Twenty RSHYR entries were two-handers. This fleet has built up since the daunting Melbourne Osaka Two-Handed Races of decades past. Last outing they were not eligible for Sydney-Hobart handicap awards because they use sailing aids banned to other competitors.

This year they were included, but didn’t figure in the results. The jury remains out. Mistral, a Lombard 34 sailed by Rupert Henry and Greg O’Shea, was the class winner, from Sun Fast Racing with Lee Condell, whom many Asian sailors will recall, aboard, and third was Pacman.

 

Rolex Sydney Hobart, Andoo Comanche, line honours, Geoff Hill, Santa Cruz 72 Antipodes

Rolex Australia’s Benoit Falletti (left) presents a Rolex Oyster to line honours winner John Winning Jr, skipper-charterer of Andoo Comanche, as his dad John Winning Sr holds the JH Illingworth Trophy

 

Geoff Hill says he will likely sail this year’s Rolex China Sea Race, now a 565 nm event from Hong Kong to Subic Bay in the Philippines, but was unsure at year’s end of his steed.

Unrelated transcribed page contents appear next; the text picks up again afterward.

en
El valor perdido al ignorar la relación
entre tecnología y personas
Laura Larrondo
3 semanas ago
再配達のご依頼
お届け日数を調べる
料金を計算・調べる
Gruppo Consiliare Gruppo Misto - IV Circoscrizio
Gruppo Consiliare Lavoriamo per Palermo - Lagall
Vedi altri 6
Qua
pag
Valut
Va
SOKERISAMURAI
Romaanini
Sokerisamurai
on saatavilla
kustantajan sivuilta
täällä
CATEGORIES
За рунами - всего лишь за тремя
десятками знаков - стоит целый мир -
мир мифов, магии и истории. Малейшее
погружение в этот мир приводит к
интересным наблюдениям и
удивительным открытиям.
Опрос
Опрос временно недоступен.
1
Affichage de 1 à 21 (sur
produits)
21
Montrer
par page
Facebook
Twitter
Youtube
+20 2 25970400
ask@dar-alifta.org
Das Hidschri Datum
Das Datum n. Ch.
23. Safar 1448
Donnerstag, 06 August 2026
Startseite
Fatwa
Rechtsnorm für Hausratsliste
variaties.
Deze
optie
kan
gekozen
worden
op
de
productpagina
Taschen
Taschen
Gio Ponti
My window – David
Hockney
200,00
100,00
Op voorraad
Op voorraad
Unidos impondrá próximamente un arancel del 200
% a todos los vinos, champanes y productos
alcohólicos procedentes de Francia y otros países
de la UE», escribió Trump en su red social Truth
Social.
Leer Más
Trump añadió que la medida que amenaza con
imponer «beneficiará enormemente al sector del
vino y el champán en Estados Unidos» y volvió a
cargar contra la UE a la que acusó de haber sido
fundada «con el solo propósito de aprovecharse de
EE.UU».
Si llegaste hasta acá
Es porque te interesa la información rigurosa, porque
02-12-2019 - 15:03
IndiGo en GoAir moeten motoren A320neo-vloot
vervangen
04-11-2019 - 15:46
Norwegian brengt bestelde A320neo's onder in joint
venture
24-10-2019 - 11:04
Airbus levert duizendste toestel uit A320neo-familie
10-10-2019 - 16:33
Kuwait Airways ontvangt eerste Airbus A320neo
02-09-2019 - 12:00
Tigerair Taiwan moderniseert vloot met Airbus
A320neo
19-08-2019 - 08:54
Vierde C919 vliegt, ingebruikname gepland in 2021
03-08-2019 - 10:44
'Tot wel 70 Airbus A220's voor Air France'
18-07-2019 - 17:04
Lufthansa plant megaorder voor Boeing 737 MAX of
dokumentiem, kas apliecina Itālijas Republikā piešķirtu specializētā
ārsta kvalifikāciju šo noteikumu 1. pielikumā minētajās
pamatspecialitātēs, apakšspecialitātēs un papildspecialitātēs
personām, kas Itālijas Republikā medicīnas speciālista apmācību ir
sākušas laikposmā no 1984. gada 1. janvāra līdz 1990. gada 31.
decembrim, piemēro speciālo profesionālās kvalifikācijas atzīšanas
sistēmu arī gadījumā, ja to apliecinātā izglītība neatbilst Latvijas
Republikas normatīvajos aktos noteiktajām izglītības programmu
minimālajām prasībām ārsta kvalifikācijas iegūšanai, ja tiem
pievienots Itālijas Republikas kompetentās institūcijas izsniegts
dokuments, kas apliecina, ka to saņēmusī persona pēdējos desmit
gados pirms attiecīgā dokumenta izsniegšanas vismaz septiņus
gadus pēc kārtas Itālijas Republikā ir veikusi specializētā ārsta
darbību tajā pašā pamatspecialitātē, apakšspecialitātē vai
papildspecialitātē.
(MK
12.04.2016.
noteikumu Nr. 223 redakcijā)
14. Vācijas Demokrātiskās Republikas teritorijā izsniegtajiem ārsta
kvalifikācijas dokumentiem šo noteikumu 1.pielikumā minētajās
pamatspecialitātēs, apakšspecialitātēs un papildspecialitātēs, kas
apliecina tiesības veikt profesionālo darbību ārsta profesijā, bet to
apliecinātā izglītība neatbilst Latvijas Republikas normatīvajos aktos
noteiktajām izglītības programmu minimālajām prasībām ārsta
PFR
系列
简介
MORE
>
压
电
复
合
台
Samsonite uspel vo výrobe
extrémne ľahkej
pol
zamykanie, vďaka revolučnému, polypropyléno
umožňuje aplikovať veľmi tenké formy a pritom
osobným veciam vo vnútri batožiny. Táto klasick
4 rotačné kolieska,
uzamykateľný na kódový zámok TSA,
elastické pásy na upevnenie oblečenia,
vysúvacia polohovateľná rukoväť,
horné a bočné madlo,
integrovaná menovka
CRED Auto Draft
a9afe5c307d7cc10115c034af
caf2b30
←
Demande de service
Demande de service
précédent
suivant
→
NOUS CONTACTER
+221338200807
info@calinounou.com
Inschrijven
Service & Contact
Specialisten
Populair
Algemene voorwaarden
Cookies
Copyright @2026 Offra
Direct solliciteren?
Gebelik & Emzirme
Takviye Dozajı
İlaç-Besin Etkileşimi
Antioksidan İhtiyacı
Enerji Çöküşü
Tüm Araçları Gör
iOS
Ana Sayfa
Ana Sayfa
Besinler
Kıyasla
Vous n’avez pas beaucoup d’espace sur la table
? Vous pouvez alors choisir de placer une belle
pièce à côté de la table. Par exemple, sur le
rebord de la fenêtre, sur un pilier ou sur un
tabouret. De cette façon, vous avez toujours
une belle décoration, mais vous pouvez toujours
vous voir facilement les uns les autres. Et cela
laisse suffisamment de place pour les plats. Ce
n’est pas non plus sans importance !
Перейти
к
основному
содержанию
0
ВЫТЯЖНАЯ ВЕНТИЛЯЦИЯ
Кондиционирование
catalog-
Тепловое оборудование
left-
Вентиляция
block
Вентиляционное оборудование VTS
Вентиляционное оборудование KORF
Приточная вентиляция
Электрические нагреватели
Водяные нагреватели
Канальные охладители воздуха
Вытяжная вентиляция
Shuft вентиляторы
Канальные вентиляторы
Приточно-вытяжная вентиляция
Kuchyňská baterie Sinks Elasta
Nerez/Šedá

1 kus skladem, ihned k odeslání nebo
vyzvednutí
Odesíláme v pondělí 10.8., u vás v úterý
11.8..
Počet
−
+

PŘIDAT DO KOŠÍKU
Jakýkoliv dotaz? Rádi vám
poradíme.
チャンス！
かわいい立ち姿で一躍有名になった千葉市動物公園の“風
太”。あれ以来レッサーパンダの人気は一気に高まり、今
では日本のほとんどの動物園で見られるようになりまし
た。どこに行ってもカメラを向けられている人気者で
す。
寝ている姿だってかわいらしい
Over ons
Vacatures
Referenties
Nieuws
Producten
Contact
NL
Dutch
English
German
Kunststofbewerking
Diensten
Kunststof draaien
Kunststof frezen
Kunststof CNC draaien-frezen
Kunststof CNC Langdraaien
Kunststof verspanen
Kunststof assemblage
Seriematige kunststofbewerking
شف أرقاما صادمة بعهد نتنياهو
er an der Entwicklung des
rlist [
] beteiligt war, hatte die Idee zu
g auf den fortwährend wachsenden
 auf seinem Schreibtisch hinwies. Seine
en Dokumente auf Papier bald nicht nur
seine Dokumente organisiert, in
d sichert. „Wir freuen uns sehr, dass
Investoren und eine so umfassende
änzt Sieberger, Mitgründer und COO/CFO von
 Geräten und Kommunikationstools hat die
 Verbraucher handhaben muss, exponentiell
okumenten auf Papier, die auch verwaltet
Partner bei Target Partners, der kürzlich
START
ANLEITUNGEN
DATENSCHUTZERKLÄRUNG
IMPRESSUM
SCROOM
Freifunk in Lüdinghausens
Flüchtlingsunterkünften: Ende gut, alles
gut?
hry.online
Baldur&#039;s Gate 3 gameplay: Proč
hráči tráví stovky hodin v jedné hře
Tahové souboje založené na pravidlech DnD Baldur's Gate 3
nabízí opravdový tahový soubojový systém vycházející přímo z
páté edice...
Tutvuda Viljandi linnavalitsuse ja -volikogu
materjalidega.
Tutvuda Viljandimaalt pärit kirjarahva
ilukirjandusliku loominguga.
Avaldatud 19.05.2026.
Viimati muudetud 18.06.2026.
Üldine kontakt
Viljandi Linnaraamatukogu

In the late 1970s and 1980s, the CSR had nearly 100 entries, attracting renowned Australian, European, South African and American maxi yachts, but numbers reduced when a rival China Coast Cup was started in the 1990s, with sponsors transferred to that event.

The Rolex CSR remains, however, a quite challenging bluewater classic, across an open sea. Due to covid delays, this will be the first odd-years start since the inception of the biennial race in 1962.